## Brief
Could you please retype the records exactly, minus their pictures?

Transcribed page contents:

━━━━━━━━━━━━━━━━━━━━━━━━━━━━━━

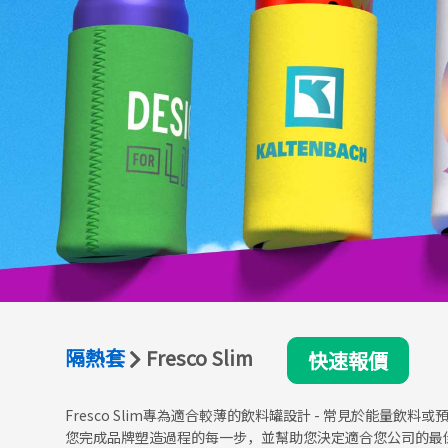
隔熱套
Fresco Slim
快速報價
Fresco Slim專為適合較薄的飲料罐設計 - 常見於能量飲料
您完成品牌塑造過程的每一步，並幫助您決定適合您公司的最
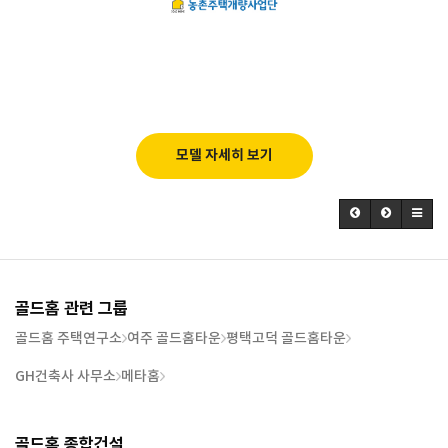
모델 자세히 보기
골드홈 관련 그룹
골드홈 주택연구소
여주 골드홈타운
평택고덕 골드홈타운
GH건축사 사무소
메타홈
골드홈 종합건설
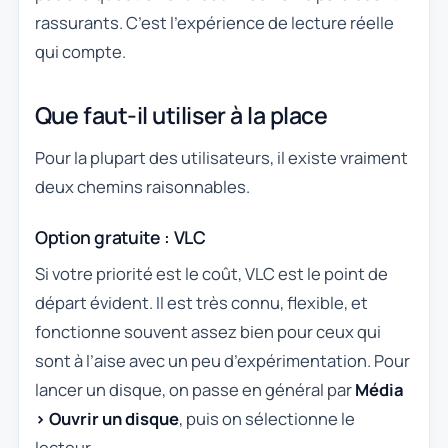
rassurants. C’est l’expérience de lecture réelle
qui compte.
Que faut-il utiliser à la place
Pour la plupart des utilisateurs, il existe vraiment
deux chemins raisonnables.
Option gratuite : VLC
Si votre priorité est le coût, VLC est le point de
départ évident. Il est très connu, flexible, et
fonctionne souvent assez bien pour ceux qui
sont à l’aise avec un peu d’expérimentation. Pour
lancer un disque, on passe en général par
Média
› Ouvrir un disque
, puis on sélectionne le
lecteur.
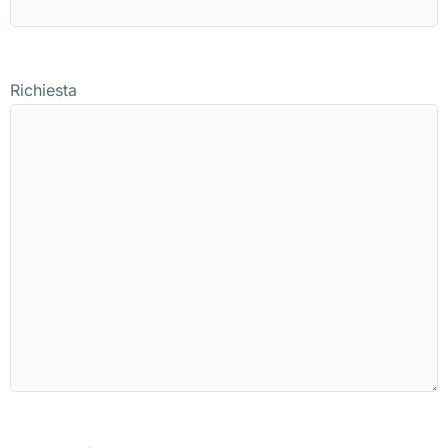
Richiesta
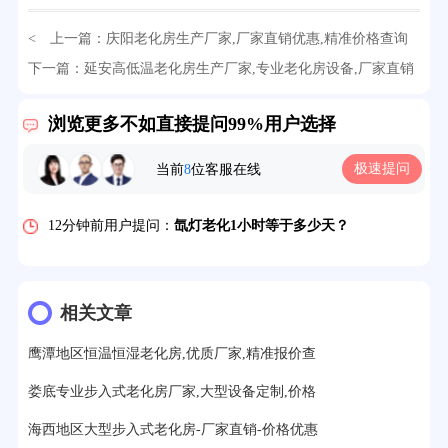
32分钟前用户提问：
氙灯老化试验箱价格多少？
< 上一篇：
庆阳老化房生产厂家,厂家直销优惠,精准价格查询
2分钟前用户提问：
大型高温老化房价格多少钱？
下一篇：
延安高低温老化房生产厂家,专业老化房设备,厂家直销
价格优势
> >
5分钟前用户提问：
高温恒温试验箱待机温度多少？
浏览更多不如直接提问99%用户选择
7分钟前用户提问：
老化房安全要求标准有哪些？
极速提问
当前
8
位客服在线
10分钟前用户提问：
高温老化房一般温度多少？
12分钟前用户提问：
氙灯老化1小时等于多少天？
13分钟前用户提问：
恒温老化房500立方米多少钱？
15分钟前用户提问：
高低温试验箱玻璃用什么材料？
相关文章
17分钟前用户提问：
步入式老化房有多大的？
鹰潭地区恒温恒湿老化房,优质厂家,精准报价查
22分钟前用户提问：
紫外线老化箱辐照时间是多久？
娄底专业步入式老化房厂家,大型设备定制,价格
25分钟前用户提问：
老化箱和干燥箱区别？
海西地区大型步入式老化房-厂家直销-价格优惠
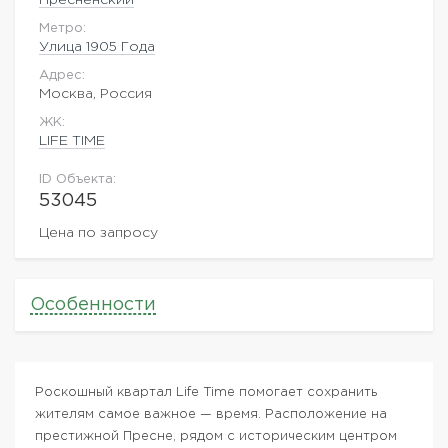
Метро:
Улица 1905 Года
Адрес:
Москва, Россия
ЖK:
LIFE TIME
ID Объекта:
53045
Цена по запросу
Особенности
Роскошный квартал Life Time помогает сохранить
жителям самое важное — время. Расположение на
престижной Пресне, рядом с историческим центром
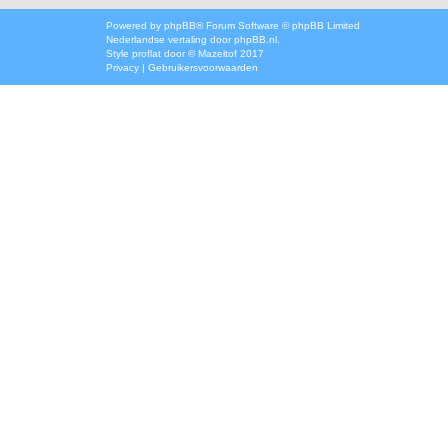
Powered by
phpBB
® Forum Software © phpBB Limited
Nederlandse vertaling door
phpBB.nl
.
Style
proflat
door ©
Mazeltof
2017
Privacy
|
Gebruikersvoorwaarden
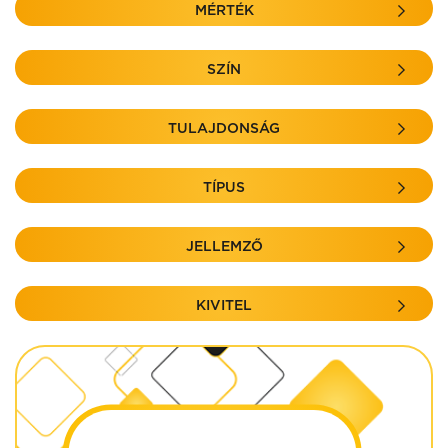
MÉRTÉK
SZÍN
TULAJDONSÁG
TÍPUS
JELLEMZŐ
KIVITEL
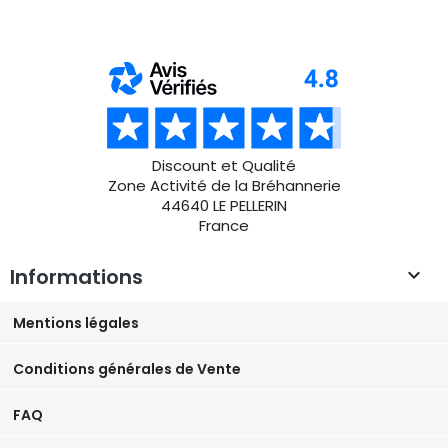
Discount et Qualité
Zone Activité de la Bréhannerie
44640 LE PELLERIN
France
Informations

Mentions légales
Conditions générales de Vente
FAQ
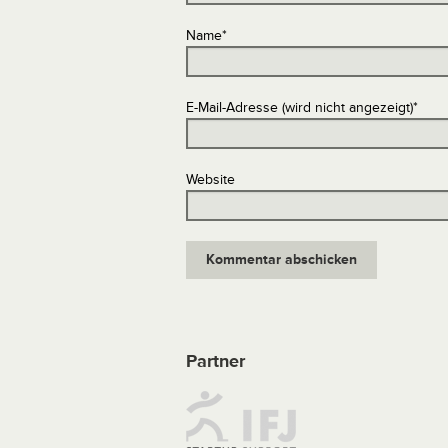
Name
*
E-Mail-Adresse (wird nicht angezeigt)
*
Website
Partner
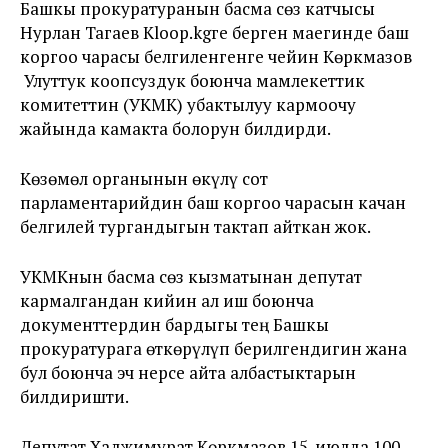
Башкы прокуратуранын басма сөз катчысы
Нурлан Тагаев Kloop.kgге берген маегинде баш
коргоо чарасы белгиленгенге чейин Көркмазов
Улуттук коопсуздук боюнча мамлекеттик
комитеттин (УКМК) убактылуу кармоочу
жайында камакта болорун билдирди.
Көзөмөл органынын өкүлү сот
парламентарийдин баш коргоо чарасын качан
белгилей тургандыгын тактап айткан жок.
УКМКнын басма сөз кызматынан депутат
кармалгандан кийин ал иш боюнча
документтердин бардыгы тең Башкы
прокуратурага өткөрүлүп берилгендигин жана
бул боюнча эч нерсе айта албастыктарын
билдиришти.
Депутат Хаджимурат Көркмазов 15-июлда 100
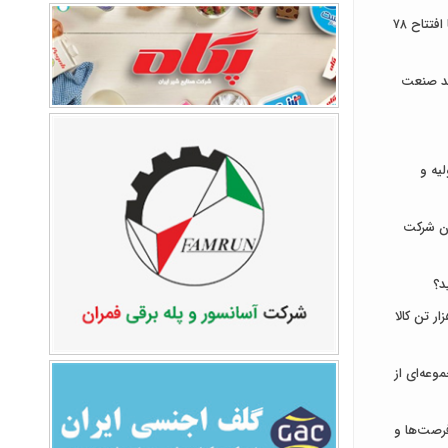
توسعه زیرساخت‌های ارتباطی ایلام با افتتاح ۷۸
ند صنعت
لیه و
ان شرکت
د؟
ای ایران میزبان عرضه ۹۳۱ هزار تن کالا
وعه‌ای از
رصت‌ها و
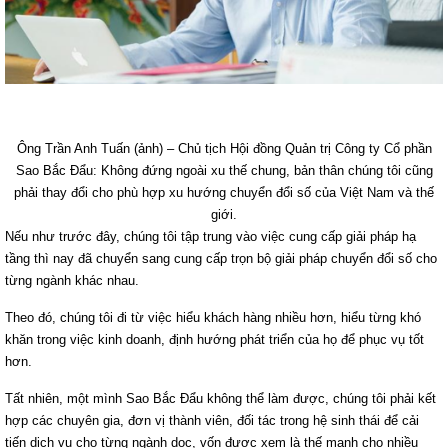
Ông Trần Anh Tuấn (ảnh) – Chủ tịch Hội đồng Quản trị Công ty Cổ phần
Sao Bắc Đẩu: Không đứng ngoài xu thế chung, bản thân chúng tôi cũng
phải thay đổi cho phù hợp xu hướng chuyển đổi số của Việt Nam và thế
giới.
Nếu như trước đây, chúng tôi tập trung vào việc cung cấp giải pháp hạ
tầng thì nay đã chuyển sang cung cấp trọn bộ giải pháp chuyển đổi số cho
từng ngành khác nhau.
Theo đó, chúng tôi đi từ việc hiểu khách hàng nhiều hơn, hiểu từng khó
khăn trong việc kinh doanh, định hướng phát triển của họ để phục vụ tốt
hơn.
Tất nhiên, một mình Sao Bắc Đẩu không thể làm được, chúng tôi phải kết
hợp các chuyên gia, đơn vị thành viên, đối tác trong hệ sinh thái để cải
tiến dịch vụ cho từng ngành dọc, vốn được xem là thế mạnh cho nhiều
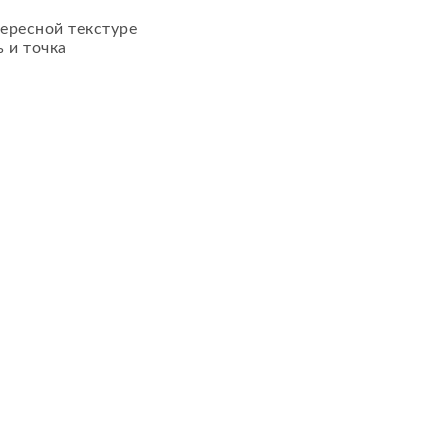
тересной текстуре
 и точка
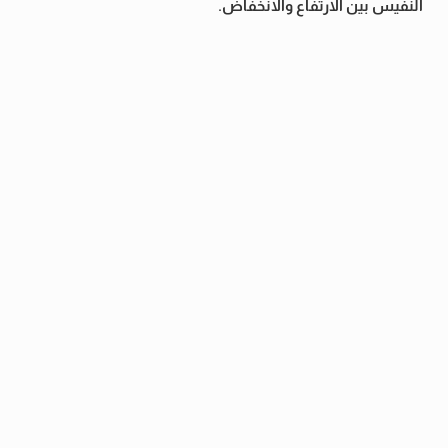
النفيس بين الارتفاع والانخفاض.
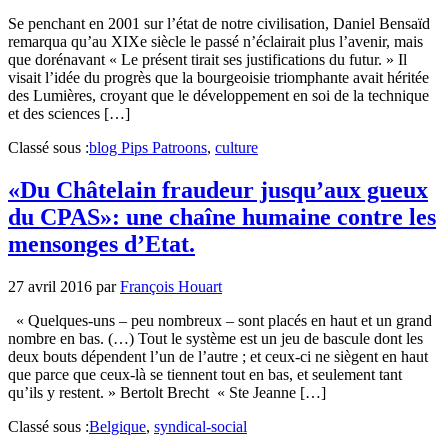
Se penchant en 2001 sur l’état de notre civilisation, Daniel Bensaïd
remarqua qu’au XIXe siècle le passé n’éclairait plus l’avenir, mais
que dorénavant « Le présent tirait ses justifications du futur. » Il
visait l’idée du progrès que la bourgeoisie triomphante avait héritée
des Lumières, croyant que le développement en soi de la technique
et des sciences […]
Classé sous :
blog Pips Patroons
,
culture
«Du Châtelain fraudeur jusqu’aux gueux
du CPAS»: une chaîne humaine contre les
mensonges d’Etat.
27 avril 2016
par
François Houart
« Quelques-uns – peu nombreux – sont placés en haut et un grand
nombre en bas. (…) Tout le système est un jeu de bascule dont les
deux bouts dépendent l’un de l’autre ; et ceux-ci ne siègent en haut
que parce que ceux-là se tiennent tout en bas, et seulement tant
qu’ils y restent. » Bertolt Brecht « Ste Jeanne […]
Classé sous :
Belgique
,
syndical-social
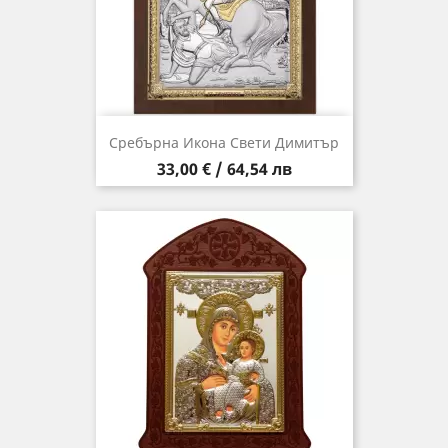
Сребърна Икона Свети Димитър
Цена
33,00 € / 64,54 лв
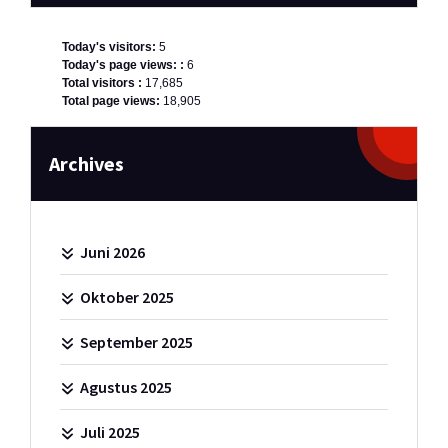
Today's visitors:
5
Today's page views: :
6
Total visitors :
17,685
Total page views:
18,905
Archives
Juni 2026
Oktober 2025
September 2025
Agustus 2025
Juli 2025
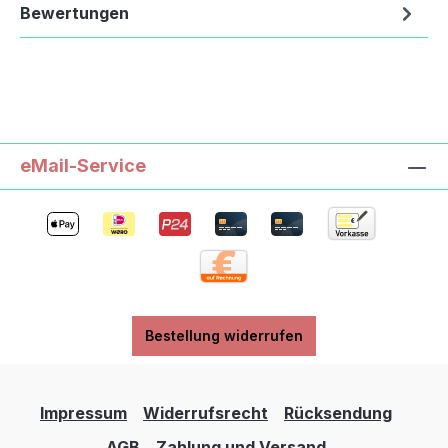
Bewertungen
eMail-Service
Bestellung widerrufen
Impressum
Widerrufsrecht
Rücksendung
AGB
Zahlung und Versand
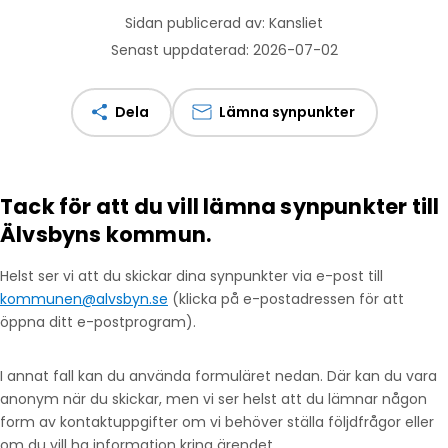
Sidan publicerad av: Kansliet
Senast uppdaterad: 2026-07-02
Dela
Lämna synpunkter
Tack för att du vill lämna synpunkter till
Älvsbyns kommun.
Helst ser vi att du skickar dina synpunkter via e-post till
kommunen@alvsbyn.se
(klicka på e-postadressen för att
öppna ditt e-postprogram).
I annat fall kan du använda formuläret nedan. Där kan du vara
anonym när du skickar, men vi ser helst att du lämnar någon
form av kontaktuppgifter om vi behöver ställa följdfrågor eller
om du vill ha information kring ärendet.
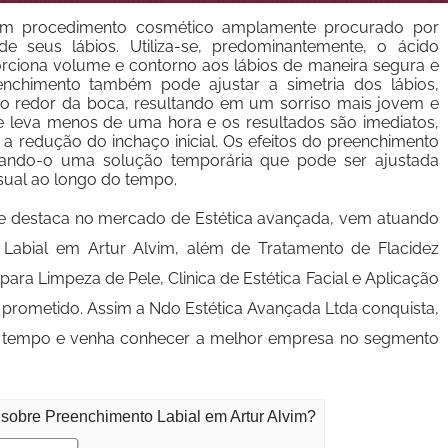
 um procedimento cosmético amplamente procurado por
e seus lábios. Utiliza-se, predominantemente, o ácido
orciona volume e contorno aos lábios de maneira segura e
nchimento também pode ajustar a simetria dos lábios,
s ao redor da boca, resultando em um sorriso mais jovem e
te leva menos de uma hora e os resultados são imediatos,
 a redução do inchaço inicial. Os efeitos do preenchimento
ando-o uma solução temporária que pode ser ajustada
sual ao longo do tempo.
e destaca no mercado de Estética avançada, vem atuando
Labial em Artur Alvim, além de Tratamento de Flacidez
 para Limpeza de Pele, Clinica de Estética Facial e Aplicação
prometido. Assim a Ndo Estética Avançada Ltda conquista,
rca tempo e venha conhecer a melhor empresa no segmento
 sobre Preenchimento Labial em Artur Alvim?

━━━━━━━━━━━━━━━━━━━━━━━━━━━━━━

## Written response
隔熱套
Fresco Slim
快速報價
Fresco Slim專為適合較薄的飲料罐設計 - 常見於能量飲料
您完成品牌塑造過程的每一步，並幫助您決定適合您公司的最
모델 자세히 보기
골드홈 관련 그룹
골드홈 주택연구소
여주 골드홈타운
평택고덕 골드홈타운
GH건축사 사무소
메타홈
골드홈 종합건설
rassurants. C’est l’expérience de lecture réelle
qui compte.
Que faut-il utiliser à la place
Pour la plupart des utilisateurs, il existe vraiment
deux chemins raisonnables.
Option gratuite : VLC
Si votre priorité est le coût, VLC est le point de
départ évident. Il est très connu, flexible, et
fonctionne souvent assez bien pour ceux qui
sont à l’aise avec un peu d’expérimentation. Pour
lancer un disque, on passe en général par
Média
› Ouvrir un disque
, puis on sélectionne le
lecteur.
Richiesta
32分钟前用户提问：
氙灯老化试验箱价格多少？
< 上一篇：
庆阳老化房生产厂家,厂家直销优惠,精准价格查询
2分钟前用户提问：
大型高温老化房价格多少钱？
下一篇：
延安高低温老化房生产厂家,专业老化房设备,厂家直销
价格优势
> >
5分钟前用户提问：
高温恒温试验箱待机温度多少？
浏览更多不如直接提问99%用户选择
7分钟前用户提问：
老化房安全要求标准有哪些？
极速提问
当前
8
位客服在线
10分钟前用户提问：
高温老化房一般温度多少？
12分钟前用户提问：
氙灯老化1小时等于多少天？
13分钟前用户提问：
恒温老化房500立方米多少钱？
15分钟前用户提问：
高低温试验箱玻璃用什么材料？
相关文章
17分钟前用户提问：
步入式老化房有多大的？
鹰潭地区恒温恒湿老化房,优质厂家,精准报价查
22分钟前用户提问：
紫外线老化箱辐照时间是多久？
娄底专业步入式老化房厂家,大型设备定制,价格
25分钟前用户提问：
老化箱和干燥箱区别？
海西地区大型步入式老化房-厂家直销-价格优惠
Метро:
Улица 1905 Года
Адрес:
Москва, Россия
ЖK:
LIFE TIME
ID Объекта:
53045
Цена по запросу
Особенности
Роскошный квартал Life Time помогает сохранить
жителям самое важное — время. Расположение на
престижной Пресне, рядом с историческим центром
Powered by
phpBB
® Forum Software © phpBB Limited
Nederlandse vertaling door
phpBB.nl
.
Style
proflat
door ©
Mazeltof
2017
Privacy
|
Gebruikersvoorwaarden
MÉRTÉK
SZÍN
TULAJDONSÁG
TÍPUS
JELLEMZŐ
KIVITEL
Discount et Qualité
Zone Activité de la Bréhannerie
44640 LE PELLERIN
France
Informations

Mentions légales
Conditions générales de Vente
FAQ
Name
*
E-Mail-Adresse (wird nicht angezeigt)
*
Website
Partner
Башкы прокуратуранын басма сөз катчысы
Нурлан Тагаев Kloop.kgге берген маегинде баш
коргоо чарасы белгиленгенге чейин Көркмазов
Улуттук коопсуздук боюнча мамлекеттик
комитеттин (УКМК) убактылуу кармоочу
жайында камакта болорун билдирди.
Көзөмөл органынын өкүлү сот
парламентарийдин баш коргоо чарасын качан
белгилей тургандыгын тактап айткан жок.
УКМКнын басма сөз кызматынан депутат
кармалгандан кийин ал иш боюнча
документтердин бардыгы тең Башкы
прокуратурага өткөрүлүп берилгендигин жана
бул боюнча эч нерсе айта албастыктарын
билдиришти.
Депутат Хаджимурат Көркмазов 15-июлда 100
توسعه زیرساخت‌های ارتباطی ایلام با افتتاح ۷۸
ند صنعت
لیه و
ان شرکت
د؟
ای ایران میزبان عرضه ۹۳۱ هزار تن کالا
وعه‌ای از
رصت‌ها و
Ông Trần Anh Tuấn (ảnh) – Chủ tịch Hội đồng Quản trị Công ty Cổ phần
Sao Bắc Đẩu: Không đứng ngoài xu thế chung, bản thân chúng tôi cũng
phải thay đổi cho phù hợp xu hướng chuyển đổi số của Việt Nam và thế
giới.
Nếu như trước đây, chúng tôi tập trung vào việc cung cấp giải pháp hạ
tầng thì nay đã chuyển sang cung cấp trọn bộ giải pháp chuyển đổi số cho
từng ngành khác nhau.
Theo đó, chúng tôi đi từ việc hiểu khách hàng nhiều hơn, hiểu từng khó
khăn trong việc kinh doanh, định hướng phát triển của họ để phục vụ tốt
hơn.
Tất nhiên, một mình Sao Bắc Đẩu không thể làm được, chúng tôi phải kết
hợp các chuyên gia, đơn vị thành viên, đối tác trong hệ sinh thái để cải
tiến dịch vụ cho từng ngành dọc, vốn được xem là thế mạnh cho nhiều
тересной текстуре
 и точка
النفيس بين الارتفاع والانخفاض.
Se penchant en 2001 sur l’état de notre civilisation, Daniel Bensaïd
remarqua qu’au XIXe siècle le passé n’éclairait plus l’avenir, mais
que dorénavant « Le présent tirait ses justifications du futur. » Il
visait l’idée du progrès que la bourgeoisie triomphante avait héritée
des Lumières, croyant que le développement en soi de la technique
et des sciences […]
Classé sous :
blog Pips Patroons
,
culture
«Du Châtelain fraudeur jusqu’aux gueux
du CPAS»: une chaîne humaine contre les
mensonges d’Etat.
27 avril 2016
par
François Houart
« Quelques-uns – peu nombreux – sont placés en haut et un grand
nombre en bas. (…) Tout le système est un jeu de bascule dont les
deux bouts dépendent l’un de l’autre ; et ceux-ci ne siègent en haut
que parce que ceux-là se tiennent tout en bas, et seulement tant
qu’ils y restent. » Bertolt Brecht « Ste Jeanne […]
Classé sous :
Belgique
,
syndical-social
Сребърна Икона Свети Димитър
Цена
33,00 € / 64,54 лв
Today's visitors:
5
Today's page views: :
6
Total visitors :
17,685
Total page views:
18,905
Archives
Juni 2026
Oktober 2025
September 2025
Agustus 2025
Juli 2025
Bewertungen
eMail-Service
Bestellung widerrufen
Impressum
Widerrufsrecht
Rücksendung
AGB
Zahlung und Versand
Sidan publicerad av: Kansliet
Senast uppdaterad: 2026-07-02
Dela
Lämna synpunkter
Tack för att du vill lämna synpunkter till
Älvsbyns kommun.
Helst ser vi att du skickar dina synpunkter via e-post till
kommunen@alvsbyn.se
(klicka på e-postadressen för att
öppna ditt e-postprogram).
I annat fall kan du använda formuläret nedan. Där kan du vara
anonym när du skickar, men vi ser helst att du lämnar någon
form av kontaktuppgifter om vi behöver ställa följdfrågor eller
om du vill ha information kring ärendet.
 um procedimento cosmético amplamente procurado por
e seus lábios. Utiliza-se, predominantemente, o ácido
orciona volume e contorno aos lábios de maneira segura e
nchimento também pode ajustar a simetria dos lábios,
s ao redor da boca, resultando em um sorriso mais jovem e
te leva menos de uma hora e os resultados são imediatos,
 a redução do inchaço inicial. Os efeitos do preenchimento
ando-o uma solução temporária que pode ser ajustada
sual ao longo do tempo.
e destaca no mercado de Estética avançada, vem atuando
Labial em Artur Alvim, além de Tratamento de Flacidez
 para Limpeza de Pele, Clinica de Estética Facial e Aplicação
prometido. Assim a Ndo Estética Avançada Ltda conquista,
rca tempo e venha conhecer a melhor empresa no segmento
 sobre Preenchimento Labial em Artur Alvim?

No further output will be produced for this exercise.